上海竞拍车牌的高并发场景

2017-04-04 #高并发

上海汽车牌照竞拍的规则比较啰嗦，根据之前的成功经验，大致的策略是这样的：10:30-11:00 先按照系统指示价出一次价，这就拿到了竞拍资格。然后 11:00-11:30 实际上只有一次出价机会，就在最后 30 秒，竞拍价的均值从 11:29:30 秒就开始越涨越快，到 11:29:45 秒时，把当前均价加上 700、800 或 900 元，具体值参照上一期，然后迅速提交，因为还要输入验证码，所以当按下提交按钮的时候就已经 11:29:53 左右了，然后进度条走几秒，报价能在 11:29:58 左右进入系统就很好了，因为均价一直在涨，所以提交价在截止点的均价正负 300 区间内才算有效，所以既要保证竞拍价在有效区间，又要尽可能早的提交（相同出价者先出价的优先），这就是一个权衡了。

最近几期都是约 25w 人竞拍 1w 块牌。假设都在最后 10 秒提交，那么平均 TPS 为 2.5w/s。然后系统要不断计算均值，客户端每秒更新一次，平均 TPS 为 25w/s。当竞拍截止，尽快返回竞拍状态（成功或失败），实际等待时间在 10 分钟以内。

实验系统技术选型 lighttpd + web.py + redis + mysql。mysql 作为持久存储，截止竞拍后，计算最终的成功者并保存排序后的清单。

lighttpd + fastcgi + web.py + redis

安装 lighttpd、web.py、redis：

yum install lighttpd
pip2 install web.py                # 只能在 Python 2 上运行，因为很多依赖库都基于 Python 2
yum install redis python-redis

在 /etc/lighttpd/modules.conf 中解除注释，使用 fastcgi：

include "conf.d/fastcgi.conf"

在 /etc/lighttpd/conf.d/fastcgi.conf 文件中增加配置：

fastcgi.server = (
    "/" =>
    ((
        "socket" => "/tmp/fastcgi.socket",
        "bin-path" => "/var/www/lighttpd/index.py",
        "max-procs" => 10,
        "bin-environment" => ( "REAL_SCRIPT_NAME" => "" ),
        "check-local" => "disable"
    ))
)

配置 /etc/redis.conf：

daemonize yes     # 在后台运行
save ""           # 关闭持久化

启动 redis 服务：

redis-server  &

Redis 初始化脚本 init.py：

#!/usr/bin/env python
import redis
conn = redis.Redis()
conn.hmset('global', {'avg':87300, "tid":0})

测试一下：

python
>>> import redis
>>> conn = redis.Redis()
>>> conn.hmget('hash-key', ['avg'])
['87300']

index.py：

#!/usr/bin/env python

import web
import redis
import random
import time


urls = (
    '/', 'index'
)

homepage = '''
<html>
  <form action="/" method="post">
    <p>Price: <input type="number" name="price" /></p>
    <input type="submit" value="Submit" />
  </form>
</html>
'''

result_page = '''
<html>
  <p>TID: {tid}</p>
  <p>Price: {price}</p>
  <p>Avg: {avg}</p>
  <p>Status: {status}</p>
</html>
'''

class index:
    def GET(self):
        return homepage

    def POST(self):
        i = web.input()

**练习组成**
#1 请从车牌竞拍高并发原文中摘录一段：从含有“上海竞拍车牌的高并发场景”的那处起，到“25w/s。当竞拍截止，尽快返回竞拍状态（成功或失败），实际等待时间在 10 分钟以内。”为止。
#2 紧接车牌竞拍高并发原文的最后一行，往下续写。

**待分析数据**
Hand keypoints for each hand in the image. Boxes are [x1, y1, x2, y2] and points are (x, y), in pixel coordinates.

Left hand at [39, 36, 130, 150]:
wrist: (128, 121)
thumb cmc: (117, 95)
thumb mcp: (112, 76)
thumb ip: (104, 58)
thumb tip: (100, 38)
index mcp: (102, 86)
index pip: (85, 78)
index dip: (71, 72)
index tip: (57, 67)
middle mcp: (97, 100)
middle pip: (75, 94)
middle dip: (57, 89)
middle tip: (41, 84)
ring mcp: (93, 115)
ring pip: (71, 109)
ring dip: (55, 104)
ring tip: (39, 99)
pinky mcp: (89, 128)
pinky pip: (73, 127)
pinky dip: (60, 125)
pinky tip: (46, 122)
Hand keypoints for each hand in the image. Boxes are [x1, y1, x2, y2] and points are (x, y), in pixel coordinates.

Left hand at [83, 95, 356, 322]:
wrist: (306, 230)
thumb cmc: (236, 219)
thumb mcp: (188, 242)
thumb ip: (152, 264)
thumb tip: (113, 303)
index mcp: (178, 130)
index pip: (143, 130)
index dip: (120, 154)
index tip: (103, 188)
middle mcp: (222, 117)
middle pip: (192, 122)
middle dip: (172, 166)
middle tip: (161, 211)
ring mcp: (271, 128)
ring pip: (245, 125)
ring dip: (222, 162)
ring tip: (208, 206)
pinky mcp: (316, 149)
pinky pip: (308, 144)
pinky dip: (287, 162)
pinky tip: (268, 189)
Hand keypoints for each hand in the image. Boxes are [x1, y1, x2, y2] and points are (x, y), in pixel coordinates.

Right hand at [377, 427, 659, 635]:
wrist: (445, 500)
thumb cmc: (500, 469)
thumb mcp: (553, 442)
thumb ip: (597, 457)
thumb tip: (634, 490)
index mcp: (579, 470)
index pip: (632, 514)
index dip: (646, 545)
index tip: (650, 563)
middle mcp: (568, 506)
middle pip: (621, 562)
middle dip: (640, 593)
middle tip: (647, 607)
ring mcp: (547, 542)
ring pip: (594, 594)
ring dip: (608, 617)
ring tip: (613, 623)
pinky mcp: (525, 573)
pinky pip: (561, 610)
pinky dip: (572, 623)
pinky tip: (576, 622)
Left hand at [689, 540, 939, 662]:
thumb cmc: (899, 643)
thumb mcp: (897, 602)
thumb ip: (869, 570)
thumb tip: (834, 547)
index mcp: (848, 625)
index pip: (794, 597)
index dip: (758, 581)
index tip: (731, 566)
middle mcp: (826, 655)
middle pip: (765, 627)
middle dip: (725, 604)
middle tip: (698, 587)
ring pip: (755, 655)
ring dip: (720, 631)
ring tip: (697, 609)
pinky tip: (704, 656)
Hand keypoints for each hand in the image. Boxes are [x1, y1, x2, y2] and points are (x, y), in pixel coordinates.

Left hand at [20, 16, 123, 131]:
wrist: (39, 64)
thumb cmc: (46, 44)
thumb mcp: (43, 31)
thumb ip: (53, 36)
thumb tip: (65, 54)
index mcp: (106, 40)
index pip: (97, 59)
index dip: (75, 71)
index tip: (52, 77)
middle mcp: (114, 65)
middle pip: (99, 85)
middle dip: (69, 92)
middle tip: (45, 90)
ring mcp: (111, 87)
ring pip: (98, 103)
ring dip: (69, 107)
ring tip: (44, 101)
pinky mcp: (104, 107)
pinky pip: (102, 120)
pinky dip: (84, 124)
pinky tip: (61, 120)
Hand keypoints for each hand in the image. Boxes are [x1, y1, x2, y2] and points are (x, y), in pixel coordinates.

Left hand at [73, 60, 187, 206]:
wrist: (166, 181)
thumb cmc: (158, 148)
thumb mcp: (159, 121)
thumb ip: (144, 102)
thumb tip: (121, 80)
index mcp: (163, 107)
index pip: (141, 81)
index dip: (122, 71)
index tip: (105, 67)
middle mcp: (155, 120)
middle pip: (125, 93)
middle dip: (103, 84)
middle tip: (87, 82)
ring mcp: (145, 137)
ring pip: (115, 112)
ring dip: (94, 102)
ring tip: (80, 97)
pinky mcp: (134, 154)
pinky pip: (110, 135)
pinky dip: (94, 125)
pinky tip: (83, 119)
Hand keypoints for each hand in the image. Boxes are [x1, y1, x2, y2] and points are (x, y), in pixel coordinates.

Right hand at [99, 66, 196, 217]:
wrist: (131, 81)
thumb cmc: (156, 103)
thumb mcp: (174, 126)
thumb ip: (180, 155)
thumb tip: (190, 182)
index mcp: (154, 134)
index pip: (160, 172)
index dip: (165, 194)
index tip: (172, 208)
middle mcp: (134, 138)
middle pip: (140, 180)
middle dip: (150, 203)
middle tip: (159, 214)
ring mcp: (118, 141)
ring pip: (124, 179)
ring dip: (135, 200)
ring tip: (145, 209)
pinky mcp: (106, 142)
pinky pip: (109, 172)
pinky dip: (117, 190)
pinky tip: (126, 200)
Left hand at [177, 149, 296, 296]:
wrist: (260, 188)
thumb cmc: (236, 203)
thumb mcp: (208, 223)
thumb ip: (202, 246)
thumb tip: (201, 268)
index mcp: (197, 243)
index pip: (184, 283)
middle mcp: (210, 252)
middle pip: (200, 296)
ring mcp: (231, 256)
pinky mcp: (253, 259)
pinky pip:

**各题答案**
#1
上海竞拍车牌的高并发场景

2017-04-04 #高并发

上海汽车牌照竞拍的规则比较啰嗦，根据之前的成功经验，大致的策略是这样的：10:30-11:00 先按照系统指示价出一次价，这就拿到了竞拍资格。然后 11:00-11:30 实际上只有一次出价机会，就在最后 30 秒，竞拍价的均值从 11:29:30 秒就开始越涨越快，到 11:29:45 秒时，把当前均价加上 700、800 或 900 元，具体值参照上一期，然后迅速提交，因为还要输入验证码，所以当按下提交按钮的时候就已经 11:29:53 左右了，然后进度条走几秒，报价能在 11:29:58 左右进入系统就很好了，因为均价一直在涨，所以提交价在截止点的均价正负 300 区间内才算有效，所以既要保证竞拍价在有效区间，又要尽可能早的提交（相同出价者先出价的优先），这就是一个权衡了。

最近几期都是约 25w 人竞拍 1w 块牌。假设都在最后 10 秒提交，那么平均 TPS 为 2.5w/s。然后系统要不断计算均值，客户端每秒更新一次，平均 TPS 为 25w/s。当竞拍截止，尽快返回竞拍状态（成功或失败），实际等待时间在 10 分钟以内。

#2
        price = int(i.price)

        conn = redis.Redis()
        avg, tid = [int(i) for i in conn.hmget('global', ['avg','tid'])]

        if price<(avg-300) or price>(avg+300):
            status = "refused"
            tid = None
        else:
            status = "accepted"
            conn.hmset(tid, {'price':price, 'avg':avg,
                    'time':time.strftime("%Y-%m-%d %H:%M:%S", time.localtime(time.time()))})
            conn.hincrby('global', "tid", 1)

        return result_page.format(tid=tid, price=price, status=status, avg=avg)

if __name__ == "__main__":
    app = web.application(urls, globals())
    app.run()

后台每秒更新一次均价

update-avg.py：

#!/usr/bin/env python

import redis
import time


if __name__ == "__main__":
    conn = redis.Redis()
    while True:
        n = 0
        tid, avg = [int(i) for i in conn.hmget('global', ['tid','avg'])]
        for i in xrange(0, tid):
            n += int(conn.hmget(i, 'price')[0])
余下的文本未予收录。